| Problem statement |
Your job is to copy the data that follows exactly, every line included.

------------------------------------------------

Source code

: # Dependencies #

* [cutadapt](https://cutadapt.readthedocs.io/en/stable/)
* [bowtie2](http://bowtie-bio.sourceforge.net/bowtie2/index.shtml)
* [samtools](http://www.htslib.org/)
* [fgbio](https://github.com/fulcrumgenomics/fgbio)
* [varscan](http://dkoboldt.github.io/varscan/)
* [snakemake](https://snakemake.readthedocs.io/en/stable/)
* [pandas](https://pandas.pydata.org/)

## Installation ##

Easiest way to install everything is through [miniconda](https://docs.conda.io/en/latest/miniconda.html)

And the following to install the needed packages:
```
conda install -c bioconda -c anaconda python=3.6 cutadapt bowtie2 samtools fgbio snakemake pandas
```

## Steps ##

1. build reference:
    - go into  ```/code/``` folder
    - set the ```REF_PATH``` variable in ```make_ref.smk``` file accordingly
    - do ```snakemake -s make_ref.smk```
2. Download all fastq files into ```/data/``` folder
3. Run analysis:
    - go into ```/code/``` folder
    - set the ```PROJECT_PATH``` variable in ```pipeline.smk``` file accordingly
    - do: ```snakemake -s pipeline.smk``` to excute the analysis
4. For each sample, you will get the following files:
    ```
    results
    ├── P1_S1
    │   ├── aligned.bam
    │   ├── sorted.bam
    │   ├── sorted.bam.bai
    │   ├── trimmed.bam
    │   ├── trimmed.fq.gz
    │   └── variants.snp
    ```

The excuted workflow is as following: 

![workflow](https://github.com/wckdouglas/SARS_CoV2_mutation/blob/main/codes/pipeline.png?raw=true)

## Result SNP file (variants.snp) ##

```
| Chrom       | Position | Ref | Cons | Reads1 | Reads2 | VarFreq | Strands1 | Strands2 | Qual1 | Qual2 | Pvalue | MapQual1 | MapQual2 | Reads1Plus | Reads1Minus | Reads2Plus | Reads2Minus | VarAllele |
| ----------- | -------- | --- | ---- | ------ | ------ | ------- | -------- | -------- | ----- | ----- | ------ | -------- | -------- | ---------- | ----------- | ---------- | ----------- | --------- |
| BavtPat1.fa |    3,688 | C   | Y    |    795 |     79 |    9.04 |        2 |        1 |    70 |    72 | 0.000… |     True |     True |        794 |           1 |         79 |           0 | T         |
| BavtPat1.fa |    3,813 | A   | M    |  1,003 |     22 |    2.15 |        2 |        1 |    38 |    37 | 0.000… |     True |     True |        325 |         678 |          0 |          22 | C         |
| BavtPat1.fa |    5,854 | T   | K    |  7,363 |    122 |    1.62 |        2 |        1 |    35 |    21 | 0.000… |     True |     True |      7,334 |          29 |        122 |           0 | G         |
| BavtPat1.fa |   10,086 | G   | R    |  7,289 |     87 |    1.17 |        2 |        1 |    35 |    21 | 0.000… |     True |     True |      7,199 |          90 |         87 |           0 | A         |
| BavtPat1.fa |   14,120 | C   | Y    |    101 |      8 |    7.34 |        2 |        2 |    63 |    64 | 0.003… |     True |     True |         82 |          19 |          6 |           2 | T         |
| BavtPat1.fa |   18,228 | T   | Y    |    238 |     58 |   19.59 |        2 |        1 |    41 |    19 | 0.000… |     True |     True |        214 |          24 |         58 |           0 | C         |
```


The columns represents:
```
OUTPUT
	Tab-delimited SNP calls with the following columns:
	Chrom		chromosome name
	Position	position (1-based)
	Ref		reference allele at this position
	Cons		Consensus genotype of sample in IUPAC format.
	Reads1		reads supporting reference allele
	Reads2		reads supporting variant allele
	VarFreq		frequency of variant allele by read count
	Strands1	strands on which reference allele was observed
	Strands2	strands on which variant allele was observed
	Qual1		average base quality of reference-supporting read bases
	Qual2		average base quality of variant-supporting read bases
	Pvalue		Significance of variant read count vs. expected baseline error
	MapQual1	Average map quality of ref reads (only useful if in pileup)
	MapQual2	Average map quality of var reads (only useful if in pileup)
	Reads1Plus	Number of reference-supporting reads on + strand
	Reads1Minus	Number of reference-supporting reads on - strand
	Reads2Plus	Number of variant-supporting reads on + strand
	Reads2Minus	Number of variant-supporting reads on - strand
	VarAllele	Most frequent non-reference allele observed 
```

------------------------------------------------

| Answer to this task |
Source code

: # Dependencies #

* [cutadapt](https://cutadapt.readthedocs.io/en/stable/)
* [bowtie2](http://bowtie-bio.sourceforge.net/bowtie2/index.shtml)
* [samtools](http://www.htslib.org/)
* [fgbio](https://github.com/fulcrumgenomics/fgbio)
* [varscan](http://dkoboldt.github.io/varscan/)
* [snakemake](https://snakemake.readthedocs.io/en/stable/)
* [pandas](https://pandas.pydata.org/)

## Installation ##

Easiest way to install everything is through [miniconda](https://docs.conda.io/en/latest/miniconda.html)

And the following to install the needed packages:
```
conda install -c bioconda -c anaconda python=3.6 cutadapt bowtie2 samtools fgbio snakemake pandas
```

## Steps ##

1. build reference:
    - go into  ```/code/``` folder
    - set the ```REF_PATH``` variable in ```make_ref.smk``` file accordingly
    - do ```snakemake -s make_ref.smk```
2. Download all fastq files into ```/data/``` folder
3. Run analysis:
    - go into ```/code/``` folder
    - set the ```PROJECT_PATH``` variable in ```pipeline.smk``` file accordingly
    - do: ```snakemake -s pipeline.smk``` to excute the analysis
4. For each sample, you will get the following files:
    ```
    results
    ├── P1_S1
    │   ├── aligned.bam
    │   ├── sorted.bam
    │   ├── sorted.bam.bai
    │   ├── trimmed.bam
    │   ├── trimmed.fq.gz
    │   └── variants.snp
    ```

The excuted workflow is as following: 

![workflow](https://github.com/wckdouglas/SARS_CoV2_mutation/blob/main/codes/pipeline.png?raw=true)

## Result SNP file (variants.snp) ##

```
| Chrom       | Position | Ref | Cons | Reads1 | Reads2 | VarFreq | Strands1 | Strands2 | Qual1 | Qual2 | Pvalue | MapQual1 | MapQual2 | Reads1Plus | Reads1Minus | Reads2Plus | Reads2Minus | VarAllele |
| ----------- | -------- | --- | ---- | ------ | ------ | ------- | -------- | -------- | ----- | ----- | ------ | -------- | -------- | ---------- | ----------- | ---------- | ----------- | --------- |
| BavtPat1.fa |    3,688 | C   | Y    |    795 |     79 |    9.04 |        2 |        1 |    70 |    72 | 0.000… |     True |     True |        794 |           1 |         79 |           0 | T         |
| BavtPat1.fa |    3,813 | A   | M    |  1,003 |     22 |    2.15 |        2 |        1 |    38 |    37 | 0.000… |     True |     True |        325 |         678 |          0 |          22 | C         |
| BavtPat1.fa |    5,854 | T   | K    |  7,363 |    122 |    1.62 |        2 |        1 |    35 |    21 | 0.000… |     True |     True |      7,334 |          29 |        122 |           0 | G         |
| BavtPat1.fa |   10,086 | G   | R    |  7,289 |     87 |    1.17 |        2 |        1 |    35 |    21 | 0.000… |     True |     True |      7,199 |          90 |         87 |           0 | A         |
| BavtPat1.fa |   14,120 | C   | Y    |    101 |      8 |    7.34 |        2 |        2 |    63 |    64 | 0.003… |     True |     True |         82 |          19 |          6 |           2 | T         |
| BavtPat1.fa |   18,228 | T   | Y    |    238 |     58 |   19.59 |        2 |        1 |    41 |    19 | 0.000… |     True |     True |        214 |          24 |         58 |           0 | C         |
```


The columns represents:
```
OUTPUT
	Tab-delimited SNP calls with the following columns:
	Chrom		chromosome name
	Position	position (1-based)
	Ref		reference allele at this position
	Cons		Consensus genotype of sample in IUPAC format.
	Reads1		reads supporting reference allele
	Reads2		reads supporting variant allele
	VarFreq		frequency of variant allele by read count
	Strands1	strands on which reference allele was observed
	Strands2	strands on which variant allele was observed
	Qual1		average base quality of reference-supporting read bases
	Qual2		average base quality of variant-supporting read bases
	Pvalue		Significance of variant read count vs. expected baseline error
	MapQual1	Average map quality of ref reads (only useful if in pileup)
	MapQual2	Average map quality of var reads (only useful if in pileup)
	Reads1Plus	Number of reference-supporting reads on + strand
	Reads1Minus	Number of reference-supporting reads on - strand
	Reads2Plus	Number of variant-supporting reads on + strand
	Reads2Minus	Number of variant-supporting reads on - strand
	VarAllele	Most frequent non-reference allele observed 
```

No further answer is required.